Hacker News new | ask | show | jobs
by zubspace 3282 days ago
I'm not an expert in this field, but an engineer of vimeo went into detail, why this approach did not work for them. [1]

Problem with consistent hashing:

  However, consistent hashing comes with its own problem: uneven distribution of requests.
  Because of its mathematical properties, consistent hashing only balances loads about as
  well as choosing a random server for each request, when the distribution of requests is
  equal. But if some content is much more popular than others (as usual for the internet),
  it can be worse than that.
Problem with Power of 2 Load Balancing:

  Why wasn’t there a way to say “use consistent hashing, but please don’t overload any
  servers”? As early as August 2015, I had tried to come up with an algorithm based on
  the power of two random choices that would do just that, but a bit of  simulation said
  that it didn’t work. Too many requests were sent to non-ideal servers to be worthwhile.
Instead, he used something called Consistent Hashing with Bounded Loads.

[1] https://medium.com/vimeo-engineering-blog/improving-load-bal...

3 comments

Bounded load consistent hashing is interesting. It makes total sense that 2 random wouldn't work for vimeo, it actually doesn't work for us between visitors and our edge because we care a lot about cache data — we only use it between our load balancers and our customer's origin app instances.
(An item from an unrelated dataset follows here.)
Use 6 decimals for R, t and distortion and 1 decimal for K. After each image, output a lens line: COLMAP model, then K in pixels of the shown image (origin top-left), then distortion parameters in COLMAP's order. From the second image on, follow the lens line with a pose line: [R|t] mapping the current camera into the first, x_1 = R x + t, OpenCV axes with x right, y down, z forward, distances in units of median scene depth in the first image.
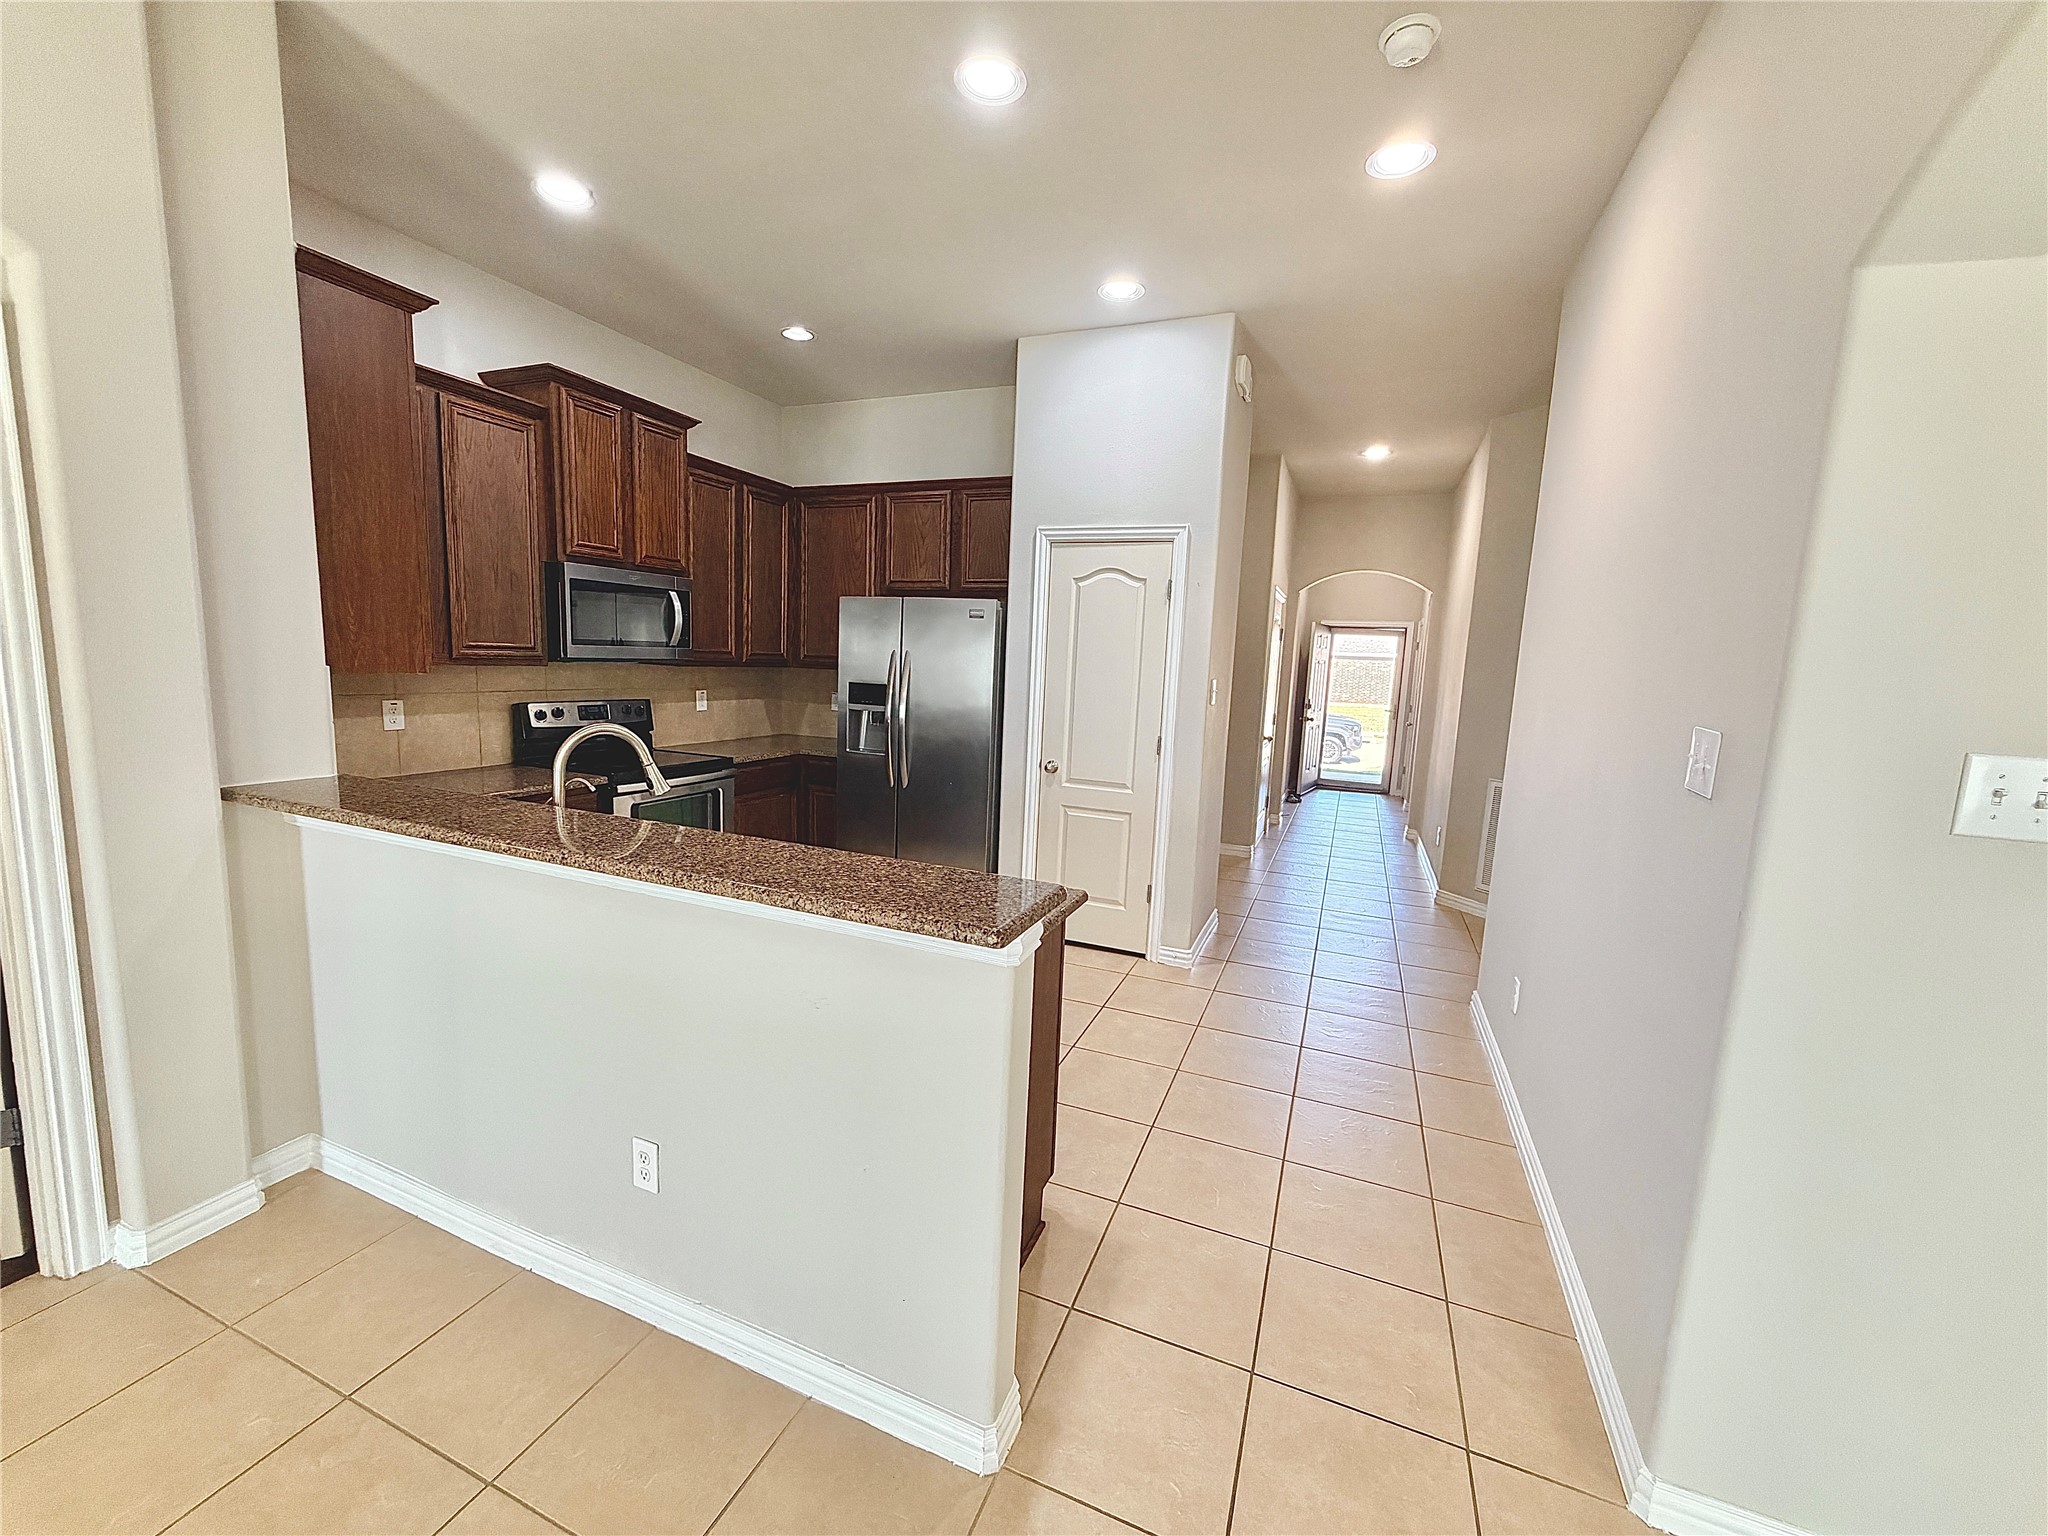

For what we're doing, we actually need to consider more than just load. Since our LBs are distributed globally, we also want to make sure we're sending requests to backends that are geographically near them.

We can do this by tracking latency between the load balancer and origin servers, then using it to restrict the candidate pool we're going to choose two from at random.

They are different algorithm for different purpose.

Consistent hashing is used to always attach a request to the same host. It's the opposite of load balancing.

Load balancing algorithms (least connection, business, etc...) are used to distribute requests across servers as well as possible to maximize performances.

Usually both properties are desirable .. up to a point.

You want to minimize load on all servers, but you also want to pack things up efficiently (so minimize operational costs), but of course you want the benefits of caching, so you want requests from a sessions to land on the same node/server/box.

Basically a multi-dimensional optimization problem. Completely solvable with constraints. Let the business people decide what's more important, latency or throughput or low cost of operations.

It looks as though the approach proposed in the article is random, rather than attempting to use consistent hashing (as Vimeo investigated) - that may be why the results the Vimeo engineers found are worse than those the artcile suggests?